The death of Emperor Aurangzeb in 1707 marked the beginning of the Mughal Empire's decline, leading to a succession of weak rulers. This instability created an opportunity for the East India Company to reassert its influence. Emperor Farrukhsiyar, impressed by a surgeon who cured his disease, granted the company significant trading concessions in Bengal, including tax-free import and export for an annual payment of 3000 rupees. This 'Dastak' system, which allowed the company to avoid local duties, was heavily misused, causing resentment among local rulers like Nawab Siraj Ud-Daulah. He challenged the company's activities, seizing their Calcutta factory and imprisoning their staff, leading to the infamous 'Black Hole of Calcutta' incident. This event propelled the company into direct military confrontation, culminating in the Battle of Plassey in 1757. Robert Clive, using political maneuvering and bribery (including Mir Jafar, Siraj's commander), secured a decisive victory, marking the beginning of the company's political control over Bengal.

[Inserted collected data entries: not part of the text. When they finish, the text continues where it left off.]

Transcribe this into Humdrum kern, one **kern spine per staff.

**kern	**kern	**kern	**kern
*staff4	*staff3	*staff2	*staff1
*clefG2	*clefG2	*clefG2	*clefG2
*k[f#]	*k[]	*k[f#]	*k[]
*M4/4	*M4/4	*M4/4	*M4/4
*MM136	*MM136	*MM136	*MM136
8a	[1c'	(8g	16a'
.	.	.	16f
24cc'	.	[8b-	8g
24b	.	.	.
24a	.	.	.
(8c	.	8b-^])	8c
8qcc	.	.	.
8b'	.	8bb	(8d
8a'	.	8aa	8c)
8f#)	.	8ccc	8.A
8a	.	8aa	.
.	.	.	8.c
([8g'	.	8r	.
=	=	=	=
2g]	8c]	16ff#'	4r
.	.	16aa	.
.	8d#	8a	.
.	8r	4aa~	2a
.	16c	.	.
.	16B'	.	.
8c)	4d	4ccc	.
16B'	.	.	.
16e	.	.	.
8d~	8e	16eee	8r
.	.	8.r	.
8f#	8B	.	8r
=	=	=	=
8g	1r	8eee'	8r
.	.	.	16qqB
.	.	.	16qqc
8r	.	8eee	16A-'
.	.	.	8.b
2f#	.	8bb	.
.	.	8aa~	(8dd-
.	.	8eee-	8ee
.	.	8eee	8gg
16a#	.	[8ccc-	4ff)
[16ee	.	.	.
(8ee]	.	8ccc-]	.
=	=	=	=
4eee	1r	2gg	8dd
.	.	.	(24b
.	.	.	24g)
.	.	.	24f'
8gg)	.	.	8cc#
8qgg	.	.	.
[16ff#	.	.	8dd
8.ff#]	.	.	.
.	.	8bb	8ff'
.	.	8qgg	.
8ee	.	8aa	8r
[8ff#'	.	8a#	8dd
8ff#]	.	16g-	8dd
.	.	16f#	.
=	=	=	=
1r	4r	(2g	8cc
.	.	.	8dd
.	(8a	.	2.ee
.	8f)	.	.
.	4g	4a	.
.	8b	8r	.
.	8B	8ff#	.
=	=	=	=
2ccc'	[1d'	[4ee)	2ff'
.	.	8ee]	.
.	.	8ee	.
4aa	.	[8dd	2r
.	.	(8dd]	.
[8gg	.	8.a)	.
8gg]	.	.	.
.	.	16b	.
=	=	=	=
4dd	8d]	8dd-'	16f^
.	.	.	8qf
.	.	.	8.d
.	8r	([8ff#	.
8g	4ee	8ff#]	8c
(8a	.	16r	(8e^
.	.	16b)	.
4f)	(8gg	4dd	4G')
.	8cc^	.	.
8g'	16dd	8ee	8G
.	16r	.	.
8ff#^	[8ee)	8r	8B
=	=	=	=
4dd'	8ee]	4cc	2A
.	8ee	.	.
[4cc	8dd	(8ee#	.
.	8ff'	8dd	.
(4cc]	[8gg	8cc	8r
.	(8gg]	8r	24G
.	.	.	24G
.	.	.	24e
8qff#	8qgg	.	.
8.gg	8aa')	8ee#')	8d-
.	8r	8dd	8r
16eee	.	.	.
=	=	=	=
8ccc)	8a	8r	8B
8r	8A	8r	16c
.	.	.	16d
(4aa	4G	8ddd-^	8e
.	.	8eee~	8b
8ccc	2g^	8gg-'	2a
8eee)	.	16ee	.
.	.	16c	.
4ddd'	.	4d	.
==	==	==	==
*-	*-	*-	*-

Full Control and Economic Exploitation
00:21:27

After Plassey, the East India Company established puppet rulers in Bengal, primarily to control resources and tax revenues without direct administrative responsibility. This strategy allowed them to extract immense wealth from India. The Battle of Buxar in 1764 further solidified their power, leading to the Treaty of Allahabad in 1765, which granted the company 'Diwani rights' – the right to collect revenue in Bengal, Bihar, and Odisha. This aggressive pursuit of wealth led to devastating consequences, including the Bengal Famine of 1770, where millions died due to the company's exploitative tax policies amidst a drought. Despite the natural disaster, taxes were collected from the surviving population, and food grains were hoarded, demonstrating the company's ruthless approach.

Conquest of South India and End of Company Rule
00:25:31

The company's ambition extended to South India, targeting the prosperous Malabar Coast controlled by Mysore's rulers, Haider Ali and Tipu Sultan. After several Anglo-Mysore Wars, marked by British alliances with other Indian states and strategic maneuvering, Tipu Sultan was defeated and killed in 1799. The company looted immense wealth from Mysore. By 1803, the East India Company had also captured Delhi, effectively ending the Mughal Empire's power, and subsequently subdued the Maratha and Sikh empires. In 1847, the Doctrine of Lapse, implemented by the company, further annexed Indian states without male heirs. By 1853, the East India Company controlled almost all of India. However, the company's corruption and immense wealth accumulation attracted scrutiny in Britain, leading to governmental investigations. The Government of India Act of 1858 dissolved the East India Company, transferring direct rule of India to the British Crown.

Legacy of Loot and Reclaimed Identity
00:29:39

The video concludes by emphasizing the staggering scale of wealth looted from India—an estimated 45 trillion dollars over 200 years. This plunder, coupled with the drain of India's export earnings, prevented the country from modernizing and fueled Britain's industrial revolution and global influence. The exploitative practices, such as the three-fold increase in taxes to fund the purchase of Indian goods for export, created an 'ethical' facade for what was essentially institutionalized theft. The British also ensured that Indians who questioned their policies faced dire consequences. The enduring problems in India, from corrupt systems to religious tensions, are largely attributed to British colonial rule. Despite this historical exploitation, India is resiliently getting back on track. Ironically, the East India Company, now manufacturing luxury goods, was bought by Indian businessman Sanjeev Mehta, symbolizing a reclamation of its legacy.